**WORKING DATA**
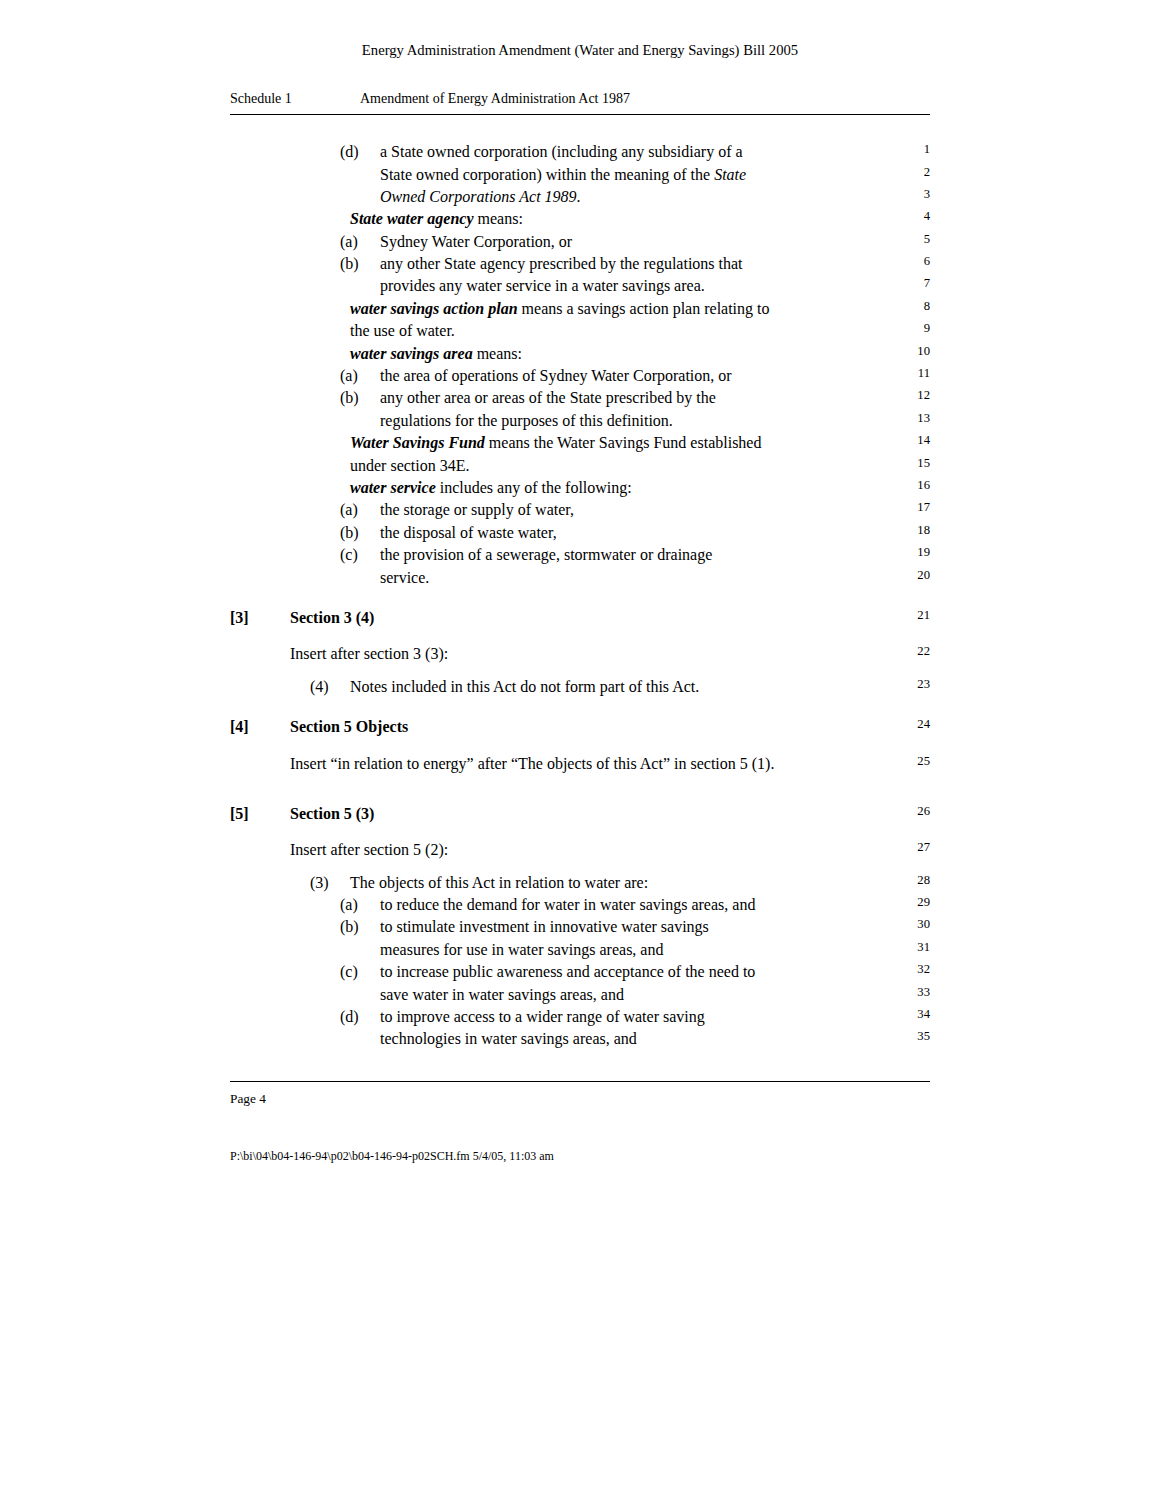Energy Administration Amendment (Water and Energy Savings) Bill 2005
Schedule 1
Amendment of Energy Administration Act 1987
(d) a State owned corporation (including any subsidiary of a
1
State owned corporation) within the meaning of the State
2
Owned Corporations Act 1989.
3
State water agency means:
4
(a) Sydney Water Corporation, or
5
(b) any other State agency prescribed by the regulations that
6
provides any water service in a water savings area.
7
water savings action plan means a savings action plan relating to
8
the use of water.
9
water savings area means:
10
(a) the area of operations of Sydney Water Corporation, or
11
(b) any other area or areas of the State prescribed by the
12
regulations for the purposes of this definition.
13
Water Savings Fund means the Water Savings Fund established
14
under section 34E.
15
water service includes any of the following:
16
(a) the storage or supply of water,
17
(b) the disposal of waste water,
18
(c) the provision of a sewerage, stormwater or drainage
19
service.
20
[3]
Section 3 (4)
21
Insert after section 3 (3):
22
(4) Notes included in this Act do not form part of this Act.
23
[4]
Section 5 Objects
24
Insert “in relation to energy” after “The objects of this Act” in section 5 (1).
25
[5]
Section 5 (3)
26
Insert after section 5 (2):
27
(3) The objects of this Act in relation to water are:
28
(a) to reduce the demand for water in water savings areas, and
29
(b) to stimulate investment in innovative water savings
30
measures for use in water savings areas, and
31
(c) to increase public awareness and acceptance of the need to
32
save water in water savings areas, and
33
(d) to improve access to a wider range of water saving
34
technologies in water savings areas, and
35
Page 4
P:\bi\04\b04-146-94\p02\b04-146-94-p02SCH.fm 5/4/05, 11:03 am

**WHAT IS BEING ASKED**
For the records above, output each one exactly and skip any image.

**SOLUTION TO THE EXERCISE**
Energy Administration Amendment (Water and Energy Savings) Bill 2005
Schedule 1
Amendment of Energy Administration Act 1987
(d) a State owned corporation (including any subsidiary of a
1
State owned corporation) within the meaning of the State
2
Owned Corporations Act 1989.
3
State water agency means:
4
(a) Sydney Water Corporation, or
5
(b) any other State agency prescribed by the regulations that
6
provides any water service in a water savings area.
7
water savings action plan means a savings action plan relating to
8
the use of water.
9
water savings area means:
10
(a) the area of operations of Sydney Water Corporation, or
11
(b) any other area or areas of the State prescribed by the
12
regulations for the purposes of this definition.
13
Water Savings Fund means the Water Savings Fund established
14
under section 34E.
15
water service includes any of the following:
16
(a) the storage or supply of water,
17
(b) the disposal of waste water,
18
(c) the provision of a sewerage, stormwater or drainage
19
service.
20
[3]
Section 3 (4)
21
Insert after section 3 (3):
22
(4) Notes included in this Act do not form part of this Act.
23
[4]
Section 5 Objects
24
Insert “in relation to energy” after “The objects of this Act” in section 5 (1).
25
[5]
Section 5 (3)
26
Insert after section 5 (2):
27
(3) The objects of this Act in relation to water are:
28
(a) to reduce the demand for water in water savings areas, and
29
(b) to stimulate investment in innovative water savings
30
measures for use in water savings areas, and
31
(c) to increase public awareness and acceptance of the need to
32
save water in water savings areas, and
33
(d) to improve access to a wider range of water saving
34
technologies in water savings areas, and
35
Page 4
P:\bi\04\b04-146-94\p02\b04-146-94-p02SCH.fm 5/4/05, 11:03 am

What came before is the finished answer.